3. Simon Sinek on How Great Leaders Inspire Action (2010): 14,228,854 views
Simon Sinek is an ethnographer by training, and has focused on leaders who make an impact in the world – and why they’re so successful. His mantra is, “people don’t buy what you do, they buy why you do it.” Sinek has said of his work that he tries to teach leaders how to build successful foundations that can inspire others. He writes for major publications and teaches graduate-level strategic communications at Columbia University.
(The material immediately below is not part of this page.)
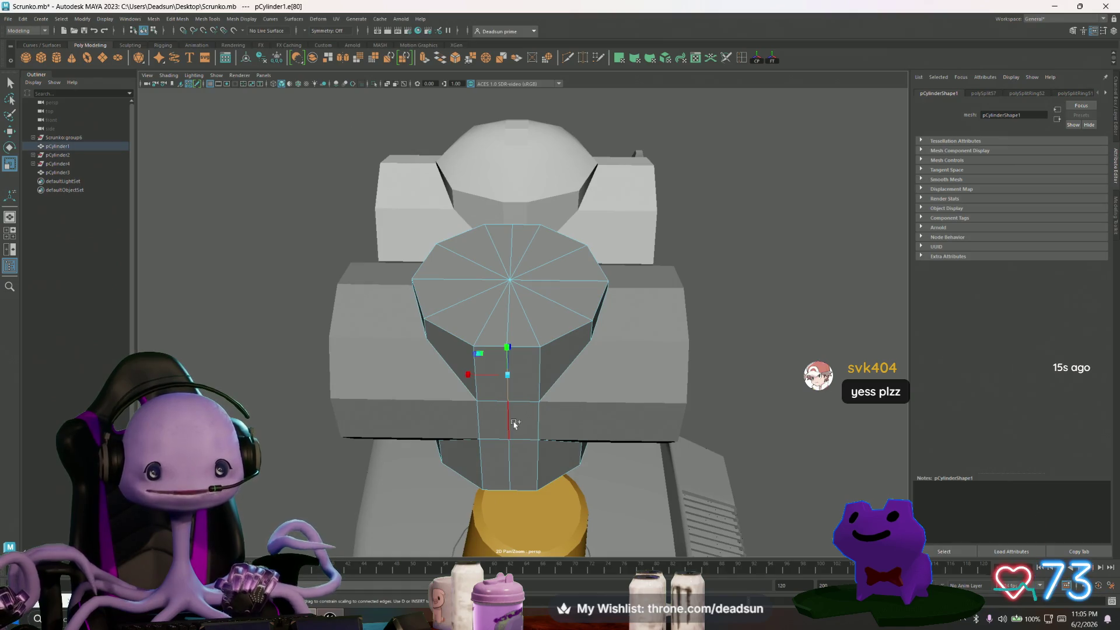
click(508, 452)
alt+drag(507, 452, 517, 338)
Anyone particularly interested in modern business and leadership will appreciate Sinek’s expert insights.
2. Jill Bolte Taylor’s Stroke of insight (2008): 14,343,197 views
Jill Bolte Taylor is a neuroanatomist; she travels the country on behalf of the Harvard Brain Bank as the “Singin’ Scientist.” Taylor suffered a stroke and spent eight years recovering her ability to speak, walk, and think. Holding a real human brain, speaking and thinking perfectly, Taylor explains the inner workings of the human brain – in light of the experience of having a stroke – with impressive clarity and even jubilance. She explains that her stroke created a newfound surge of creative energy from her right hemisphere, even though the stroke harmed her left. To understand why this was the second most popular TED Talk this year, you’ll need to watch it for yourself.
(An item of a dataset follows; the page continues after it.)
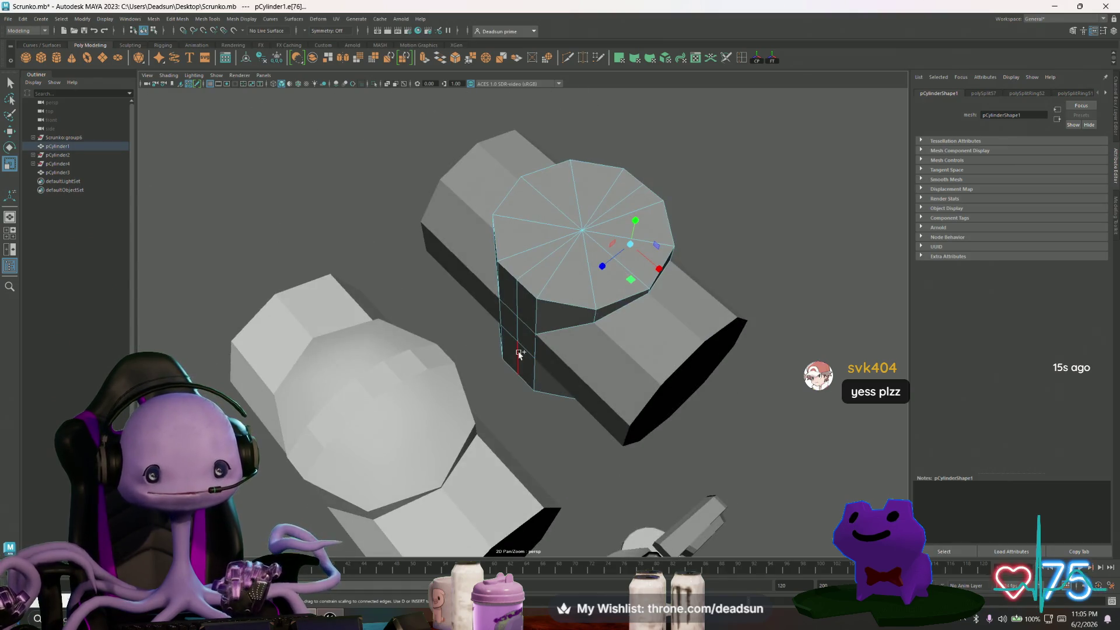
scroll(516, 305, up, 5)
1. Sir Ken Robinson says Schools Kill Creativity (2006): 23,510,221 views
Sir Ken Robinson led the British government’s 1998 advisory committee in creative and cultural education, and in 2003 he was knighted for his accomplishments. His TED Talk focuses on the shortcomings of children’s education: Robinson asserts that, “we are educating people out of their creativity” because schools focus on turning children into workers rather than creative thinkers. He discusses the ways in which children who see things differently, or are particularly energetic or curious, are often shunned or ignored in our school systems. The most popular words from blog posts on his talk were: “Everyone should watch this.”